Other items sold were a silver-plated copy of Mein Kampf and a cocktail dress belonging to Eva Braun

Adolf Hitler
Adolf Hitler

Adolf Hitler’s top hat has sold for more than $55,000 (£42,500) at a controversial auction in Germany of Nazi memorabilia.

The auction at Hermann Historica began on Wednesday in Munich and continued on Thursday.

Other items sold on the first day were a silver-plated copy of Mein Kampf that once belonged to senior Nazi Hermann Goering for about $145,000 (£112,600) and a cocktail dress belonging to Hitler’s paramour Eva Braun for $5,000 (£3,900), double the expected price, Deutcshe Welle reported.

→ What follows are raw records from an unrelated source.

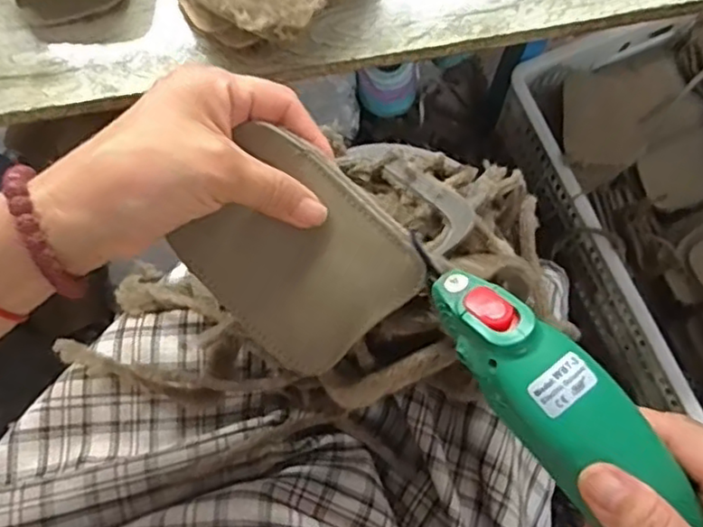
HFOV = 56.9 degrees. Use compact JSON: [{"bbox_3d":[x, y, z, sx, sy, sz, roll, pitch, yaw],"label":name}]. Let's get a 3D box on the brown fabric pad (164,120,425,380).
[{"bbox_3d":[-0.027,-0.003,0.306,0.100,0.010,0.088,43,107,-4],"label":"brown fabric pad"}]

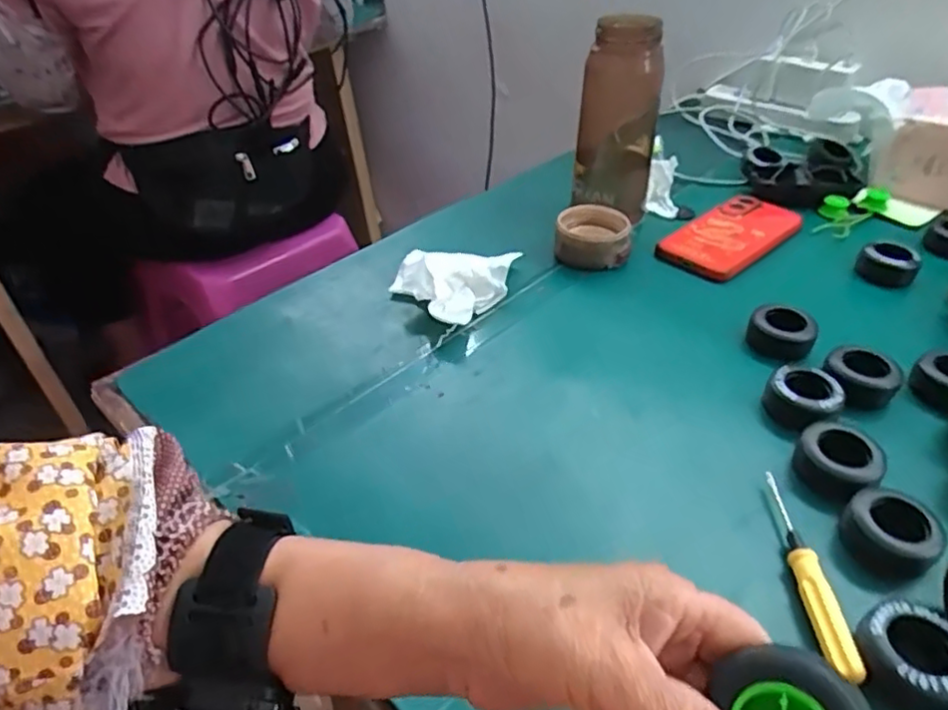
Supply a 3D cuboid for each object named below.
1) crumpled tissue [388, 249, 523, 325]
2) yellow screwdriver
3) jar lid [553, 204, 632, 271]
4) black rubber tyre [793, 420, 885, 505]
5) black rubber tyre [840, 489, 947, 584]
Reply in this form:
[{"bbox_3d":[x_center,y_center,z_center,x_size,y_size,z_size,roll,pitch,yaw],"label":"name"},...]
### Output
[{"bbox_3d":[-0.016,-0.068,0.572,0.084,0.036,0.099,27,46,30],"label":"crumpled tissue"},{"bbox_3d":[0.180,0.120,0.360,0.017,0.020,0.119,0,39,1],"label":"yellow screwdriver"},{"bbox_3d":[0.113,-0.109,0.622,0.067,0.041,0.060,8,39,11],"label":"jar lid"},{"bbox_3d":[0.229,0.068,0.413,0.046,0.031,0.046,0,39,0],"label":"black rubber tyre"},{"bbox_3d":[0.238,0.101,0.374,0.040,0.026,0.043,-6,39,-7],"label":"black rubber tyre"}]

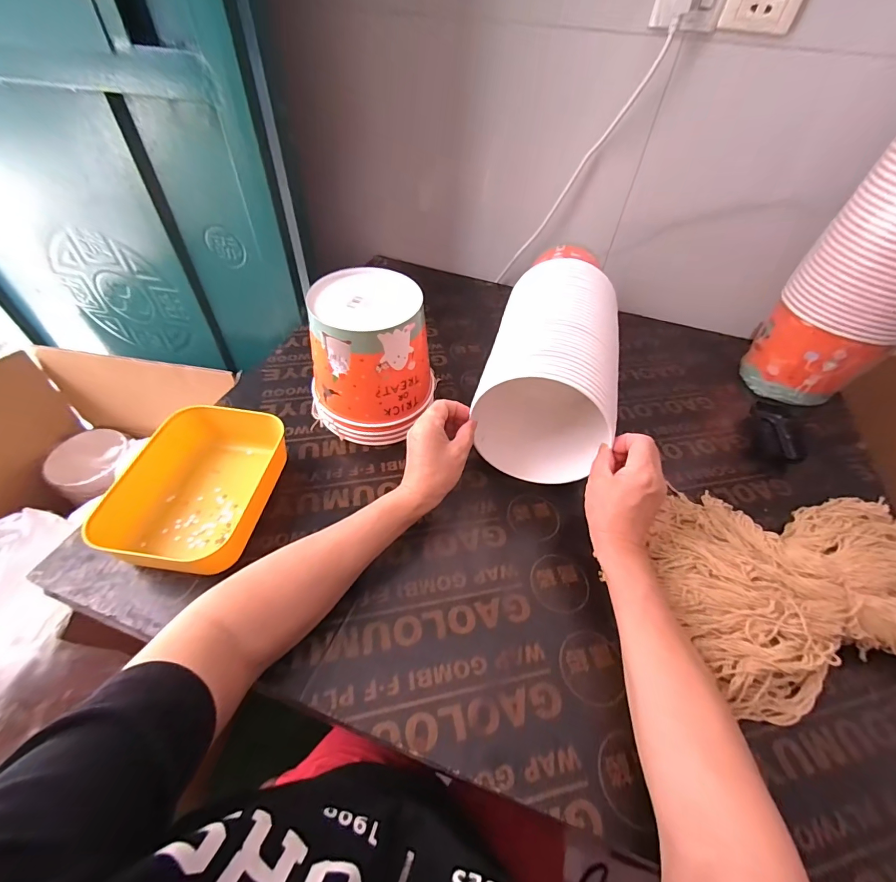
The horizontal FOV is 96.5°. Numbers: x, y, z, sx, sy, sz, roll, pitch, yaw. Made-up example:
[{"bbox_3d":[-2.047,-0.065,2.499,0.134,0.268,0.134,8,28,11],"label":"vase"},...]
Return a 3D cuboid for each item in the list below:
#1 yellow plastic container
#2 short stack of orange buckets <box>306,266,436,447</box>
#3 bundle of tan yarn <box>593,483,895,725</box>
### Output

Rabbi Menachem Margolin, chairman of the European Jewish Association, had appealed to the auction house to cancel the sale, saying that it would “send a message that some things particularly when so metaphorically blood soaked, should not and must not be traded.”

“The Nazis’ crimes are being trivialized here,” the German government’s anti-Semitism commissioner Felix Klein told Funke newspaper group. “They’re acting as if they’re trading in perfectly normal historical art objects,” he also said, adding that “there is a danger that Nazi relics become cult objects.”

Hermann Historica director Bernhard Pacher told Deutsche Welle that most customers “are museums, state collections and private collectors who really meticulously deal with the subject.”